'''

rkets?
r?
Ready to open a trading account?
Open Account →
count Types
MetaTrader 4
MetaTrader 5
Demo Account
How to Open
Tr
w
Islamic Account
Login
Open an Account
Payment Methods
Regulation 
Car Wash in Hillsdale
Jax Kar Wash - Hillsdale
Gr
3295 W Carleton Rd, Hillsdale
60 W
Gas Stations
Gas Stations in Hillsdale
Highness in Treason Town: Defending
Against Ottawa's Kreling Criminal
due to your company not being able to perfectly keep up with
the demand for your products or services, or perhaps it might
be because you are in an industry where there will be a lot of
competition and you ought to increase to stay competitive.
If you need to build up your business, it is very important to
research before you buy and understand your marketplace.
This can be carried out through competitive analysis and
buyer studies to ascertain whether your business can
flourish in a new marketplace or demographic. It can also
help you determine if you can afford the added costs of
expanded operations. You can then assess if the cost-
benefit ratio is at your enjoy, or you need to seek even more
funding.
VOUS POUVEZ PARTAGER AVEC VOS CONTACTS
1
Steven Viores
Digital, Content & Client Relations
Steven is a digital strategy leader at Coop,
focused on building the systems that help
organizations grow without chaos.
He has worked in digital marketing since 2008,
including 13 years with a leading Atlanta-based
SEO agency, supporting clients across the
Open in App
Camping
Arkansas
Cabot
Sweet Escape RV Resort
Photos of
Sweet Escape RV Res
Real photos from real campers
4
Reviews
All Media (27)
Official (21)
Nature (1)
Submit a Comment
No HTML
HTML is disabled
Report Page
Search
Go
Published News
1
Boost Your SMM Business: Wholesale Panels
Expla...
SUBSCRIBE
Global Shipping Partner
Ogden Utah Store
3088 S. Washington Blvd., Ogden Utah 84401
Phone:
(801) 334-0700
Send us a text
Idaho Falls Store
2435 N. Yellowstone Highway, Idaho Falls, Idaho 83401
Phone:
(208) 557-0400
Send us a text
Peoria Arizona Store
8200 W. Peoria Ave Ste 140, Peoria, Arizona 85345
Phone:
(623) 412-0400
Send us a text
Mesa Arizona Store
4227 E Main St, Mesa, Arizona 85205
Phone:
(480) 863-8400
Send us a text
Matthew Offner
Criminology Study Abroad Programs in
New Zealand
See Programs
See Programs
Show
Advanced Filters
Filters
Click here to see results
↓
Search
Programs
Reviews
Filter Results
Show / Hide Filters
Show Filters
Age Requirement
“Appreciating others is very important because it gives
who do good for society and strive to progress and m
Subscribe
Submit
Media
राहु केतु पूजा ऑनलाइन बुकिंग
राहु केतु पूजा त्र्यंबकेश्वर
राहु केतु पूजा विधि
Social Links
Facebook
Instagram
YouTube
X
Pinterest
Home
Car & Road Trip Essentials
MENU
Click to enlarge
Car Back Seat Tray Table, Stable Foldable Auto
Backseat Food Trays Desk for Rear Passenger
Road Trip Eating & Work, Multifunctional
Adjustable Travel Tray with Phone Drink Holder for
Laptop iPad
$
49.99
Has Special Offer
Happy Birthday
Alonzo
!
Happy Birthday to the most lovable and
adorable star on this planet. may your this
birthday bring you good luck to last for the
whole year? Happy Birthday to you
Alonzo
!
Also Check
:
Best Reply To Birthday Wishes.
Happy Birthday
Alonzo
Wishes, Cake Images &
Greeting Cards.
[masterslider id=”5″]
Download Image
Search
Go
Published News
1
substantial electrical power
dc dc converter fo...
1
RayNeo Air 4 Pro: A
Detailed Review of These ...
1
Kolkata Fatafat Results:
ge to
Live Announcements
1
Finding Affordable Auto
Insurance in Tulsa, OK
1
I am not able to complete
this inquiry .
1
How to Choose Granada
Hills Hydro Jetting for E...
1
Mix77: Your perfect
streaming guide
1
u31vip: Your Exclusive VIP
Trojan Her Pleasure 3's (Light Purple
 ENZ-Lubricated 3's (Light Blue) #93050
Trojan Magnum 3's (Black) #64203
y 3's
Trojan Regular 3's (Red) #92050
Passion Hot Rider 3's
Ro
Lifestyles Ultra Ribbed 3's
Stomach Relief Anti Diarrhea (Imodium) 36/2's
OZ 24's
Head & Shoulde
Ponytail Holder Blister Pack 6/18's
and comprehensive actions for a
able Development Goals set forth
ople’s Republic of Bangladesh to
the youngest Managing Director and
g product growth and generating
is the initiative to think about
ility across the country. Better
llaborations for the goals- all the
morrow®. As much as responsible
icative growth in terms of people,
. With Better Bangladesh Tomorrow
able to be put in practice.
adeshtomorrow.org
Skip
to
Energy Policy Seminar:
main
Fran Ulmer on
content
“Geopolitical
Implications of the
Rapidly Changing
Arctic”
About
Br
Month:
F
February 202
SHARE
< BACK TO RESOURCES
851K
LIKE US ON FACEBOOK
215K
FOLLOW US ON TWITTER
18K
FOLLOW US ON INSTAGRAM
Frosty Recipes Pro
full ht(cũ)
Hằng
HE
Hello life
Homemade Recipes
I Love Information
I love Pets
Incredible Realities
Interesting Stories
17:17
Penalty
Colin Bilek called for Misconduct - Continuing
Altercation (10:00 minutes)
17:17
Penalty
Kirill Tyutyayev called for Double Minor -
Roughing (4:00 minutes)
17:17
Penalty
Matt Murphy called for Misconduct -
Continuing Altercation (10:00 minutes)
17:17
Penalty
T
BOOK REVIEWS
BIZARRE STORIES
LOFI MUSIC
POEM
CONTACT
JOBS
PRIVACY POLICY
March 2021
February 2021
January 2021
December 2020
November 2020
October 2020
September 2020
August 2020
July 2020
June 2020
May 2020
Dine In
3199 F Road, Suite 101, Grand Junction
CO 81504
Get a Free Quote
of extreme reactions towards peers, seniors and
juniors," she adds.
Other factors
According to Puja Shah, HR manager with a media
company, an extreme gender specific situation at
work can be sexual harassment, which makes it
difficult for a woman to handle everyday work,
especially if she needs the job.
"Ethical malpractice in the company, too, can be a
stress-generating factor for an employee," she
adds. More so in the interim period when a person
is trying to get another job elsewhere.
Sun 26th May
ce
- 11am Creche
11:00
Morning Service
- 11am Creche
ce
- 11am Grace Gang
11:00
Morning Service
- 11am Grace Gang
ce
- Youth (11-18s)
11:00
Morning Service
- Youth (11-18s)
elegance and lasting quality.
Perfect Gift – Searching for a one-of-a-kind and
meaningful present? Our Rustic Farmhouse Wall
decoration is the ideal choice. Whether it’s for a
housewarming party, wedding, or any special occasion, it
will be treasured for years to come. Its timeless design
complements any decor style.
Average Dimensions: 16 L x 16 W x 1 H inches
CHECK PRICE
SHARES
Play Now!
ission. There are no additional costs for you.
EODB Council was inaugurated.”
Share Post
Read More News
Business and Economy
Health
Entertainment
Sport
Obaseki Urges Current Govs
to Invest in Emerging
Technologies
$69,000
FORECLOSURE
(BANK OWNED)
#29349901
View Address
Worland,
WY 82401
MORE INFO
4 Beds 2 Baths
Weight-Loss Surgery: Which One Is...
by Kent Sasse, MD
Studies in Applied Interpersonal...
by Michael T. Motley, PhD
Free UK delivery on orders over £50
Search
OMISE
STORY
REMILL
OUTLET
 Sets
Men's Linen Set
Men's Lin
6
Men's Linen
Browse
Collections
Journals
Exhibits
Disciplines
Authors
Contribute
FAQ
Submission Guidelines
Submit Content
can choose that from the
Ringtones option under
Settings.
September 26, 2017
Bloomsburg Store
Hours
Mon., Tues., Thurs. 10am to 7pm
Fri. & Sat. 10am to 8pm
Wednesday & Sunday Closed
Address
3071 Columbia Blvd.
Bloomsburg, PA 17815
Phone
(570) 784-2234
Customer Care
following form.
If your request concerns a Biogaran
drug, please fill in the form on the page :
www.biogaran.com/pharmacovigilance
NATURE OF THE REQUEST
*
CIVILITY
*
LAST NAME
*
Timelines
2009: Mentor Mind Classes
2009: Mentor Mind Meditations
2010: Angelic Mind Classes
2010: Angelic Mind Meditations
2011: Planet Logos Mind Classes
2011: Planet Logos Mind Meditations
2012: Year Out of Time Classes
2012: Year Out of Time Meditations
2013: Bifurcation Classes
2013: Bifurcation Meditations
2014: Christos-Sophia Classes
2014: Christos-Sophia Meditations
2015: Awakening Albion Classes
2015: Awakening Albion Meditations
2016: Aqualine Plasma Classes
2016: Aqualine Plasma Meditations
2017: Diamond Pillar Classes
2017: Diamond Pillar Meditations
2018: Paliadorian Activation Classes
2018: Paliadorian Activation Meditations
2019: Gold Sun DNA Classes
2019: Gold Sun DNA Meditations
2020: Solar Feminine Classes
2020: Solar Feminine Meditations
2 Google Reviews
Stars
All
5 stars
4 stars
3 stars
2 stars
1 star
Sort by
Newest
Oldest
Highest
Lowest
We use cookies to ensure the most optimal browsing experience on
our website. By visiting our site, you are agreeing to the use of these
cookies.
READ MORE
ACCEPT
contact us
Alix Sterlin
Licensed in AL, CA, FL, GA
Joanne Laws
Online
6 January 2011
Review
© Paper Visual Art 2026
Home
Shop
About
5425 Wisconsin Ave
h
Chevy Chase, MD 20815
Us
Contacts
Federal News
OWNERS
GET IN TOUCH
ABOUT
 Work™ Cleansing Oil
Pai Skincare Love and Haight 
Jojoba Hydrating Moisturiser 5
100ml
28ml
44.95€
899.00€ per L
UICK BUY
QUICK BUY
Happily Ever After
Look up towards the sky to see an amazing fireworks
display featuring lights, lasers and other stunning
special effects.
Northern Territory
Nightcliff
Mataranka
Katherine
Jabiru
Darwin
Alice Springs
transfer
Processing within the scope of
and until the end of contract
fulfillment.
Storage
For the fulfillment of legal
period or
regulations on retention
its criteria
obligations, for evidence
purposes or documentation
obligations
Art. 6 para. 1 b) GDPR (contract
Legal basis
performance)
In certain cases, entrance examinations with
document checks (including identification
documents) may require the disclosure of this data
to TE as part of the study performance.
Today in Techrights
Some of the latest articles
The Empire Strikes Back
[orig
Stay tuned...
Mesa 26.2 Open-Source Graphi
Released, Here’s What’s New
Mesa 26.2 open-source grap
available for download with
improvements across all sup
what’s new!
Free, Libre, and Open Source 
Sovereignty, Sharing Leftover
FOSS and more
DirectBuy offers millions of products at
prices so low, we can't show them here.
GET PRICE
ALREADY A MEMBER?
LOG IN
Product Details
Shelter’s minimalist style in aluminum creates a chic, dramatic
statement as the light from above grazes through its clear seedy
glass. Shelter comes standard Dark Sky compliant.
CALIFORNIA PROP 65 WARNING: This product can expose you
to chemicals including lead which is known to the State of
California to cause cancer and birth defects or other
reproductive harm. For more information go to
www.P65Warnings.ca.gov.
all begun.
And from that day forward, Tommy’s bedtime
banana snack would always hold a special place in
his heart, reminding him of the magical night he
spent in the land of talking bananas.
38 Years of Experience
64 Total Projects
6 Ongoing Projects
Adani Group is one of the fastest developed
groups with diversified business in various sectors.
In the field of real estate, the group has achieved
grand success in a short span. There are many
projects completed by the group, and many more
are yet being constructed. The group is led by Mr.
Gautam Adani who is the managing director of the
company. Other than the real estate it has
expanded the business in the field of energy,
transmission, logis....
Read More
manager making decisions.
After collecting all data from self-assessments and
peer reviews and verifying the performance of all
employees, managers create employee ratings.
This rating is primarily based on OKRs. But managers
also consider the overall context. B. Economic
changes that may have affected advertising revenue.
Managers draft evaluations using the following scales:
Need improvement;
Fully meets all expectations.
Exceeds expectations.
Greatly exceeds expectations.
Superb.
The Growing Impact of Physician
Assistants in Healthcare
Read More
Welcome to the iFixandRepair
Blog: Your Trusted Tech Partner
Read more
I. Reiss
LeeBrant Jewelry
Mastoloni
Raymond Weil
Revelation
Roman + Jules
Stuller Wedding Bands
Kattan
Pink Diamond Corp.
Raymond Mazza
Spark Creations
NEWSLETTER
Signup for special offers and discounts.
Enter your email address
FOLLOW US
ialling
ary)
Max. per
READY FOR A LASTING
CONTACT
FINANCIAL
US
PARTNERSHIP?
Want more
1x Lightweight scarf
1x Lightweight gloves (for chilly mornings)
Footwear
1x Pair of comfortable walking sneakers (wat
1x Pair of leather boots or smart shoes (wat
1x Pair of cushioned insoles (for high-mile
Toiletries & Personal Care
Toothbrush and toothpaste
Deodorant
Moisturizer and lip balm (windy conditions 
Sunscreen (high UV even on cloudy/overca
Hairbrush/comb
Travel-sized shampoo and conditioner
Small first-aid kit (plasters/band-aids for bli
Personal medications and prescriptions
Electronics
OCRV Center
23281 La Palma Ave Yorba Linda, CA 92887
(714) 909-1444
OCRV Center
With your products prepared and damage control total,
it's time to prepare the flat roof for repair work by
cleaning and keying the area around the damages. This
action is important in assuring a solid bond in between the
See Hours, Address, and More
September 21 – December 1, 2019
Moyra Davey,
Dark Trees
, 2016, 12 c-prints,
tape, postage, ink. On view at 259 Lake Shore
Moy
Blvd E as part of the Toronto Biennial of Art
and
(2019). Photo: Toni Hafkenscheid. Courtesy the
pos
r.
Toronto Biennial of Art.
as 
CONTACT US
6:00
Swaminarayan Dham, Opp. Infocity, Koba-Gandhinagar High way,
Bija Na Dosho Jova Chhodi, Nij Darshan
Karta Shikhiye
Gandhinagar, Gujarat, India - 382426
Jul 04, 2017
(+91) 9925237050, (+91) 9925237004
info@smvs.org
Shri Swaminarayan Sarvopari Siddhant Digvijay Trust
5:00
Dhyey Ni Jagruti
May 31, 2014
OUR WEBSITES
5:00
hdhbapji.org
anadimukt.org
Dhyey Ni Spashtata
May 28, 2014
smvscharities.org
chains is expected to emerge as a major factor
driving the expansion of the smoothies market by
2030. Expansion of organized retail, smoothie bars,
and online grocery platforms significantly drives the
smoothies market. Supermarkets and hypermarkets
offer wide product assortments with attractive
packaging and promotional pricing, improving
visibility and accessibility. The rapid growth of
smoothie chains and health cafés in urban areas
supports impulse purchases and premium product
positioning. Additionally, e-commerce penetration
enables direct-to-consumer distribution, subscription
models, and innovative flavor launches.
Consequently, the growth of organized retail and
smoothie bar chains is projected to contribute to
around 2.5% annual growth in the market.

'''

Task directions:
Copy every line of the material above in which the string "Mentor" can be found.

Solution to the problem:
2009: Mentor Mind Classes
2009: Mentor Mind Meditations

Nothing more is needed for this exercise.